Franklin v. State

291 S.W.2d 322 | Tex. Crim. App. | 1956

WOODLEY, Judge.

The conviction is for possession of whisky and gin in a dry area; the punishment, a fine of $800.

Under authority of a search warrant, appellant’s home was searched on January 7, 1956. Three pints and two half-pints of whisky and two half-pints of gin were found hidden in the hen house.

The affidavit for the issuance of the search warrant described the premises to be searched as “a certain private dwelling, located in Fisher County, Texas, described as (a) Virgil Franklin residence, Block 153, in the original town of Rotan, Texas and being premises occupied by, in charge of and under the control of Virgil Franklin.”

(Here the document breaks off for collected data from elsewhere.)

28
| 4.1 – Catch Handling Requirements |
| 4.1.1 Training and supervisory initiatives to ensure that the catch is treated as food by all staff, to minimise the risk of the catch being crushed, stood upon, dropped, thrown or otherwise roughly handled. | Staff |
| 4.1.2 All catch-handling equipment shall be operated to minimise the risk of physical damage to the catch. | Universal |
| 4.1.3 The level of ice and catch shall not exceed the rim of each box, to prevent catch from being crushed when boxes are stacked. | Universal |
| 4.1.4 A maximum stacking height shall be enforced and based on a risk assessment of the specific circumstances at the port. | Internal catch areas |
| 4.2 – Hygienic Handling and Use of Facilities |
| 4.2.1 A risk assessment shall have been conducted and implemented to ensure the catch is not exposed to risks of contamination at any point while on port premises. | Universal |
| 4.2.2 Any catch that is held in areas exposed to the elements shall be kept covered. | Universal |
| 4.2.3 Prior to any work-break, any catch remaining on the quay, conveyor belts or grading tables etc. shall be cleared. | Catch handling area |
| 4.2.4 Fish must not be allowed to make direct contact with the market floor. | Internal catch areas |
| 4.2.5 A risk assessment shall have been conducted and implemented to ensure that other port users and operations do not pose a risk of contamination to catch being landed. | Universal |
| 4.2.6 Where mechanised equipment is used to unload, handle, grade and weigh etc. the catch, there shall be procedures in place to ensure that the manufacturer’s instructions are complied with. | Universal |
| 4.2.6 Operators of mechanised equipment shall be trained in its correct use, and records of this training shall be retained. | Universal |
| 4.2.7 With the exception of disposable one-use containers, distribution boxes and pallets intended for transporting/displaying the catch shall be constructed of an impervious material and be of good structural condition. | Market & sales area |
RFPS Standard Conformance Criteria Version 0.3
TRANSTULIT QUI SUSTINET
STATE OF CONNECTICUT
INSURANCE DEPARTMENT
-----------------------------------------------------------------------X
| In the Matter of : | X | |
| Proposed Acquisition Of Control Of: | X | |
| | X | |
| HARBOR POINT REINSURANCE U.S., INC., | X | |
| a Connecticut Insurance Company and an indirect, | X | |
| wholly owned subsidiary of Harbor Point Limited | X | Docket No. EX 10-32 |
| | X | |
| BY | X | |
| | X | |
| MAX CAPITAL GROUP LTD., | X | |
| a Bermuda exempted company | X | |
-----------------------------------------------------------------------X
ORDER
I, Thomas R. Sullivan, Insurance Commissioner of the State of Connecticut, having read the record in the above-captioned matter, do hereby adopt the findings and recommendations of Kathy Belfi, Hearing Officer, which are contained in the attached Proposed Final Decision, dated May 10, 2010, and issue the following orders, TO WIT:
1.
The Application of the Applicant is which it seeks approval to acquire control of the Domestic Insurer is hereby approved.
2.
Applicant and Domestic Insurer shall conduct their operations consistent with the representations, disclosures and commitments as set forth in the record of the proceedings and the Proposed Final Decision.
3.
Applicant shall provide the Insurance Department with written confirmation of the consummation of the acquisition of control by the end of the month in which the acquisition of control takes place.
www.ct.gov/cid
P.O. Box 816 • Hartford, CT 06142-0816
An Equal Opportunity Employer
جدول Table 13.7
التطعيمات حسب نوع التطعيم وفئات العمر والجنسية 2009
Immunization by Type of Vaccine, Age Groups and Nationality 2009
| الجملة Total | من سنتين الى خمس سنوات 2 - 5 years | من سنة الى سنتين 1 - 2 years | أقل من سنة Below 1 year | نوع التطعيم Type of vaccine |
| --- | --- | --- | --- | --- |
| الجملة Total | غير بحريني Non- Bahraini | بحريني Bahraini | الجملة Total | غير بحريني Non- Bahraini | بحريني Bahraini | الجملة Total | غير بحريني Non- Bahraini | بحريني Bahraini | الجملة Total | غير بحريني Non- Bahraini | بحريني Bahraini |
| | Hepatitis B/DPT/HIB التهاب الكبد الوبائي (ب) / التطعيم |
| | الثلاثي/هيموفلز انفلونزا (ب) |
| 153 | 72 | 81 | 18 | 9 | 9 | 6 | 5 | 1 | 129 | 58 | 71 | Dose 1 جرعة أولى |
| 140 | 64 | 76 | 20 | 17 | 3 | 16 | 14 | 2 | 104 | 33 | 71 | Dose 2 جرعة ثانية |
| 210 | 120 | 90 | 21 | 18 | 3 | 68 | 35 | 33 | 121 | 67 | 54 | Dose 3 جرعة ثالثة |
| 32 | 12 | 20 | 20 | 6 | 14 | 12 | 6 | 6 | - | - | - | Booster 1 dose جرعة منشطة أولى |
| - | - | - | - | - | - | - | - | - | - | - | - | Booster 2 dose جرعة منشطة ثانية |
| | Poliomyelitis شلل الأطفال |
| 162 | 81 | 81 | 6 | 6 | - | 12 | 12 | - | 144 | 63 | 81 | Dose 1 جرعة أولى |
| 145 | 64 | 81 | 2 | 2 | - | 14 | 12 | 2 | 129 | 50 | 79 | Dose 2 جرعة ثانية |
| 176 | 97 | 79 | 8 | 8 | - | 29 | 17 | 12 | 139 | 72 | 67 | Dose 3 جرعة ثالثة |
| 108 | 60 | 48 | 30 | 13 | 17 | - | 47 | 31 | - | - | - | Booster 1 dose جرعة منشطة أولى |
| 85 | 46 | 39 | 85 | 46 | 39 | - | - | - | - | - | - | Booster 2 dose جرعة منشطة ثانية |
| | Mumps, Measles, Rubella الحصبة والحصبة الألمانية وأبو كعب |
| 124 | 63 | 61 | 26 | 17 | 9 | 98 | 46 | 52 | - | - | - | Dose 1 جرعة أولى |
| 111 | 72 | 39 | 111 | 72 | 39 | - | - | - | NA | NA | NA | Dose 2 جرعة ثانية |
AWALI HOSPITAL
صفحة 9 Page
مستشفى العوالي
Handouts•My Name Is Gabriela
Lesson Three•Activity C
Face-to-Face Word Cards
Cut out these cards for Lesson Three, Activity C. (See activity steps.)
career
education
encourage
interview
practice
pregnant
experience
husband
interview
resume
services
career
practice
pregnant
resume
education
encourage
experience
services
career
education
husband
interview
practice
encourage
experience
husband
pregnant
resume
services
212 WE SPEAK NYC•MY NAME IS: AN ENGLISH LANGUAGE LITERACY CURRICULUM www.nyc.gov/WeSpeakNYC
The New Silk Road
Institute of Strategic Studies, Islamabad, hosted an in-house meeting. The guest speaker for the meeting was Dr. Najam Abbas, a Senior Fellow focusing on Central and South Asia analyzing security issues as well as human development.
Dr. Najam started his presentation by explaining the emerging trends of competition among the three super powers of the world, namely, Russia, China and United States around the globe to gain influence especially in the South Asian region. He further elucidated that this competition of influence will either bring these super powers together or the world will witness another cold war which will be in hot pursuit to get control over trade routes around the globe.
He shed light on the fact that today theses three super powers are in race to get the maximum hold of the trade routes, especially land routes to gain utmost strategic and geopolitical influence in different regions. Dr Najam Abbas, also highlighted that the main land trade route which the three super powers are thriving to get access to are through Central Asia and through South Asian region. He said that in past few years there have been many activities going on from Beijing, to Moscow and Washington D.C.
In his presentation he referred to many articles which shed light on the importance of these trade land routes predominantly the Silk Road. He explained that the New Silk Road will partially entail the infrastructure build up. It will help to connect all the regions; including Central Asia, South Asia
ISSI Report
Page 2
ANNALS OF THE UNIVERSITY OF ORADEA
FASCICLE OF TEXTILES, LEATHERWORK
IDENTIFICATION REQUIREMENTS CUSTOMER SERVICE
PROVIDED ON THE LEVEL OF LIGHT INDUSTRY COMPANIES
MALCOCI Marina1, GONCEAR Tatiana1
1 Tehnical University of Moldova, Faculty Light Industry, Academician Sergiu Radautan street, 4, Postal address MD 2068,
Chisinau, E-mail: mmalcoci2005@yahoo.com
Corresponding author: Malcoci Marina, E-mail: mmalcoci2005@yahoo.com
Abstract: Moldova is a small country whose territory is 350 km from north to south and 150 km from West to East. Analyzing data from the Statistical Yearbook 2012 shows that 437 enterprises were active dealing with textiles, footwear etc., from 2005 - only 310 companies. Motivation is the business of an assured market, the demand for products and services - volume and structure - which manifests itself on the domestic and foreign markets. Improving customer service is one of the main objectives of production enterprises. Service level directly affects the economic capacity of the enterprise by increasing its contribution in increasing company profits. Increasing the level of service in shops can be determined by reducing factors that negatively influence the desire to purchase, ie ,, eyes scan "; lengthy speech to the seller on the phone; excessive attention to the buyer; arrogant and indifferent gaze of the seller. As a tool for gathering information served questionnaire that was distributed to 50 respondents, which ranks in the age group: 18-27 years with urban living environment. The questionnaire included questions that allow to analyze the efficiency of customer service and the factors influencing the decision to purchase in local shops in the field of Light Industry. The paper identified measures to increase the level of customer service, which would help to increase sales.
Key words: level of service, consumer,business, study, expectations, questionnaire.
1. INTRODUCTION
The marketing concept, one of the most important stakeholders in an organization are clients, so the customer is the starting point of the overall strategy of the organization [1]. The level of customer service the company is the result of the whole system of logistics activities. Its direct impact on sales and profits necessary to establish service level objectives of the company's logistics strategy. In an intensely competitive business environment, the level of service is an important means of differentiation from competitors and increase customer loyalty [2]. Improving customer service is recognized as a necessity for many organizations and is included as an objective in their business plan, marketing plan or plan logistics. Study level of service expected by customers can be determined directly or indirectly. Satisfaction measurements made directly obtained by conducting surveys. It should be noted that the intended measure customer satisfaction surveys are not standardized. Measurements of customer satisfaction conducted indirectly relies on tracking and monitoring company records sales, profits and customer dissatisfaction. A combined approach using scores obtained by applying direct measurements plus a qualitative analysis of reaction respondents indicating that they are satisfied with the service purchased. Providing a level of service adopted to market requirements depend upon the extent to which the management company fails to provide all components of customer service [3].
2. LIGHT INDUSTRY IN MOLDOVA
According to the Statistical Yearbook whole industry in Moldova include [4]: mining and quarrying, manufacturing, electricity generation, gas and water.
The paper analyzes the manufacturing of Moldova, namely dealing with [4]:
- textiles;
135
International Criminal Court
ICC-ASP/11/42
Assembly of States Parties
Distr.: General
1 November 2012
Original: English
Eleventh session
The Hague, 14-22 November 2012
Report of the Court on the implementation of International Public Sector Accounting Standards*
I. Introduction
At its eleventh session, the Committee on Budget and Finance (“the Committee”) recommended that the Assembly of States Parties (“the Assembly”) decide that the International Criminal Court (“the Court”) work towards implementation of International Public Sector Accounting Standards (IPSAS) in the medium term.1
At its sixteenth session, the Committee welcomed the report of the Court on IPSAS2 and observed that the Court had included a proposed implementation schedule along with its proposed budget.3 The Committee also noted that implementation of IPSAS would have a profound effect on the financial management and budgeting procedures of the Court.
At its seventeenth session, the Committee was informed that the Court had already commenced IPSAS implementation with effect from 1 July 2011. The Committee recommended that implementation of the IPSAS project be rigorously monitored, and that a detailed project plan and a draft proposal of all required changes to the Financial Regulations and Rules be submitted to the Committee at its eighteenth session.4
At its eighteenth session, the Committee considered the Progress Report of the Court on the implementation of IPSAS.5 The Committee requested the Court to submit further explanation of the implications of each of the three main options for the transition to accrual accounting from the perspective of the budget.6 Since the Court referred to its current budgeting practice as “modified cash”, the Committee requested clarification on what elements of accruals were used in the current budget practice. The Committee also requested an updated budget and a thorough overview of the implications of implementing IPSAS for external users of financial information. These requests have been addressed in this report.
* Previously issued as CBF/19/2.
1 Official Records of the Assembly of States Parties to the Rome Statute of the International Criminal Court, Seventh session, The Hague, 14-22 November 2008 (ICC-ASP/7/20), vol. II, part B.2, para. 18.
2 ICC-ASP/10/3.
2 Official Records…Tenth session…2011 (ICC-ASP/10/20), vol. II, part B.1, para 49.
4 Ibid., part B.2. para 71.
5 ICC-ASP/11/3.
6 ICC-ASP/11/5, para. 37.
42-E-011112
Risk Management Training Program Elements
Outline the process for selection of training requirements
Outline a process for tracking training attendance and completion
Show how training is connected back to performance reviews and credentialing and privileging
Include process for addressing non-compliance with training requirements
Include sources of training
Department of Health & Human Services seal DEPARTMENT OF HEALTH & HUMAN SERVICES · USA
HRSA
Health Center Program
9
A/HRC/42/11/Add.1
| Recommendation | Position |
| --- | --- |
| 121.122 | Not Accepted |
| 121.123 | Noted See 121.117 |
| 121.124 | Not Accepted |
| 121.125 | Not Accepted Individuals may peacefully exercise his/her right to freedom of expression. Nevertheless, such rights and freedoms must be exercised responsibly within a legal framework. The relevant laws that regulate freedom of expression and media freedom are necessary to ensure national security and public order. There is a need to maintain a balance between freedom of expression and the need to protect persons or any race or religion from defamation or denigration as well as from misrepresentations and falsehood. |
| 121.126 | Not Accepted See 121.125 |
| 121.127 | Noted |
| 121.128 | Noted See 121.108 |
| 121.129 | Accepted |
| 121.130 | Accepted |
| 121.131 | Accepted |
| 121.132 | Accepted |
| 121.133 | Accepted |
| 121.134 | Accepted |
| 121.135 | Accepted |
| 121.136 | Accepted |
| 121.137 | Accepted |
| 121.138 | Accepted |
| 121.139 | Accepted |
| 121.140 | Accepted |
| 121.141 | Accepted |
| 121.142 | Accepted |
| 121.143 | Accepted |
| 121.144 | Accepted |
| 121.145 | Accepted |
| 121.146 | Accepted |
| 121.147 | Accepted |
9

The contention that the search warrant was invalid be*331cause the premises to be searched was not sufficiently described is overruled. More meager descriptions of the places to be searched were held sufficient in Cruze v. State, 114 Tex. Cr. R. 450, 25 S.W. 2d 875, and in Watson v. State, 110 Tex. Cr. R. 199, 9 S.W. 2d 265. See also Crouch v. State, 136 Tex. Cr. R. 162, 123 S.W. 2d 904.

The state having proved the finding of the whisky and gin then offered the judgment in Cause No. 5,584, dated December 15, 1953, wherein Virgil Franklin was convicted in the same court for the sale of whisky in a dry area.

Appellant’s objection to this testimony on the ground of remoteness should have been sustained. Jackson v. State, 135 Tex. Cr. R. 140, 118 S.W. 2d 313.

The evidence as to such prior judgment of conviction was also inadmissible because appellant was not identified as the defendant in said cause.

The judgment is reversed and the cause remanded.